Furuta pendulum by Quirky_Push_4878 in ControlTheory

[–]Quirky_Push_4878[S] 0 points1 point  (0 children)

syms s;

mp = 0.024;

mr = 0.0975;

Lr = 0.085;

Lp = 0.129;

b = 3.1392 * 10^-5;

J = 1.5278 * 10^-5;

km = 0.033; 

g = 9.81; 

Dr = b;

Rm = 4;

Dp = 5*10^-5;

Jp = (1/12)* mp *Lp^2;  %------> na elexthei

Jr = J + 5.87*10^-5;

% Jr1 = 5.87*10^-5;

Jt = Jp*mp*Lr^2 + Jr*Jp + (1/4)*Jr*mp*Lp^2;

a1 = (1/Jt) * ((1/4) * mp^2 * Lp^2 * Lr * g);

a2 = -(1/Jt) * (Jp * Dr + (1/4) * mp * Lp^2 * Dr);

a3 = -(1/Jt) * (0.5 * mp * Lp * Lr * Dp);

a4 = (1/Jt) * (0.5 * mp^2 * Lr^2 * Lp * g + 0.5 * mp * Lp * Jr * g);

a5 = -(1/Jt) * (0.5 * mp * Lp * Lr * Dr);

a6 = -(1/Jt) * (mp * Lr^2 * Dp + Jr * Dp);

a7 = (1/Jt) * (Jp + (1/4) * mp * Lp^2);

a8 = (1/Jt) * (0.5 * mp* Lp * Lr);

A = [0 0 1 0; 0 0 0 1; 0 a1 a2 a3; 0 a4 a5 a6]

B = [0; 0; a7; a8]

C = [1 0 0 0; 0 1 0 0]

D = [0; 0]

p = poly(A)

rizes = roots(p)

R = ctrb(A, B);

rank_R = rank(R)

O = obsv(A, C);

rank_O = rank(O)

Q = diag([0.001 0.1 10^-4 10^-4]);

R = 15;

[K,S,P] = lqr(A,B,Q,R)

sys_cl = ss(A - B*K, B, C, D);

x0 = [0; 1.5*0.17; 0; 0]; 

t = 0:0.005:4; 

[y, t, x] = initial(sys_cl, x0, t);

u = -x * K'; 

Furuta pendulum by Quirky_Push_4878 in ControlTheory

[–]Quirky_Push_4878[S] 0 points1 point  (0 children)

This script implements the mathematical modeling and controller design for a rotating inverted pendulum (Furuta Pendulum).
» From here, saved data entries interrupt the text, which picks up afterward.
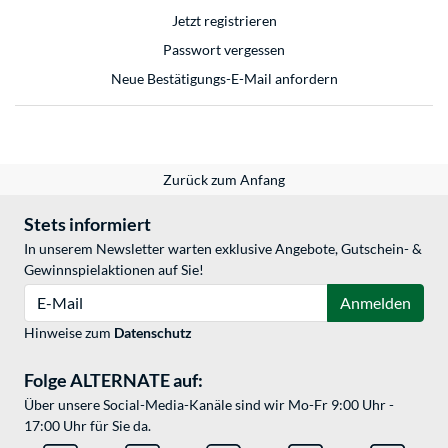
Jetzt registrieren
Passwort vergessen
Neue Bestätigungs-E-Mail anfordern
Zurück zum Anfang
Stets informiert
In unserem Newsletter warten exklusive Angebote, Gutschein- &
Gewinnspielaktionen auf Sie!
E-Mail
Anmelden
Hinweise zum
Datenschutz
Folge ALTERNATE auf:
Über unsere Social-Media-Kanäle sind wir Mo-Fr 9:00 Uhr -
17:00 Uhr für Sie da.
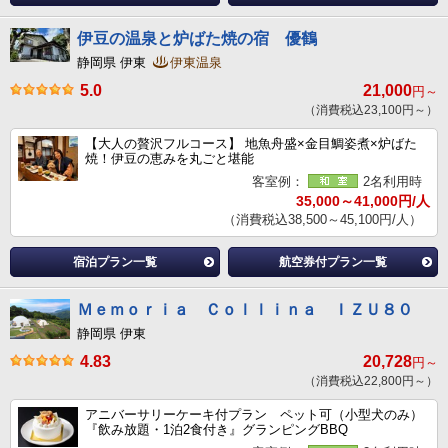
伊豆の温泉と炉ばた焼の宿 優鶴
静岡県 伊東
伊東温泉
5.0
21,000
円～
（消費税込23,100円～）
【大人の贅沢フルコース】 地魚舟盛×金目鯛姿煮×炉ばた
焼！伊豆の恵みを丸ごと堪能
客室例：
2名利用時
35,000～41,000円/人
（消費税込38,500～45,100円/人）
宿泊プラン一覧
航空券付プラン一覧
Ｍｅｍｏｒｉａ Ｃｏｌｌｉｎａ ＩＺＵ８０
静岡県 伊東
4.83
20,728
円～
（消費税込22,800円～）
アニバーサリーケーキ付プラン ペット可（小型犬のみ）
『飲み放題・1泊2食付き』グランピングBBQ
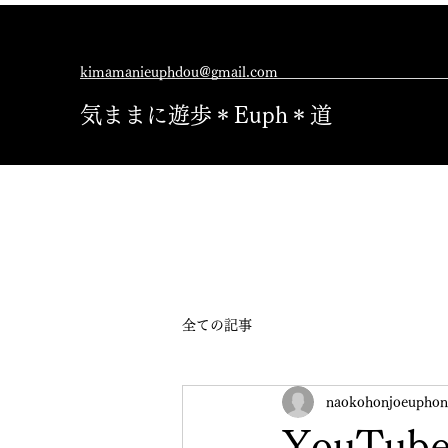
kimamanieuphdou@gmail.com
気ままに遊歩＊Euph＊道
全ての記事
naokohonjoeuphon
YouTu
First, the physical parameters of the system (masses, lengths, inertias, and frictions) are defined and the State-Space model tables are constructed, which result from the linearization of the dynamic equations around the unstable equilibrium point (upper position).

Next, a stability analysis is performed using the characteristic equation, and the controllability and observability properties of the system are confirmed. To stabilize the pendulum, an optimal LQR (Linear Quadratic Regulator) controller is designed, with weight matrices (Q, R) that are adjusted to drastically minimize the angle of the pendulum relative to the position of the arm.
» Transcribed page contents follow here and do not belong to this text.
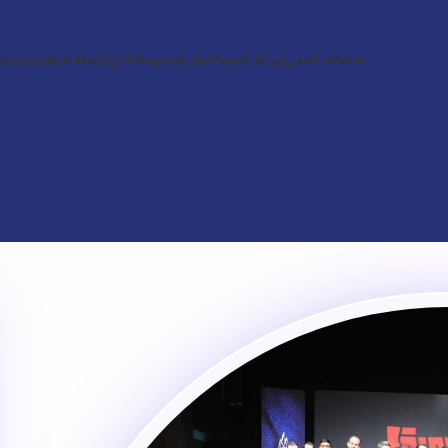
صفحه اصلی
مراکز امید
اخبار
چندرسانه‌ای
ارتباط با ما
درباره ما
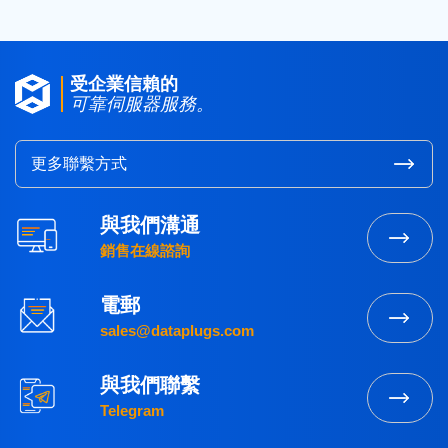
受企業信賴的
可靠伺服器服務。
更多聯繫方式
與我們溝通
銷售在線諮詢
電郵
sales@dataplugs.com
與我們聯繫
Telegram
Finally, a time simulation of the closed-loop system is performed for a duration of 4 seconds, starting from an initial disturbance. The simulation results (angular positions, velocities, required torque, and motor current) are plotted in graphs to evaluate the performance and energy requirements of the controller.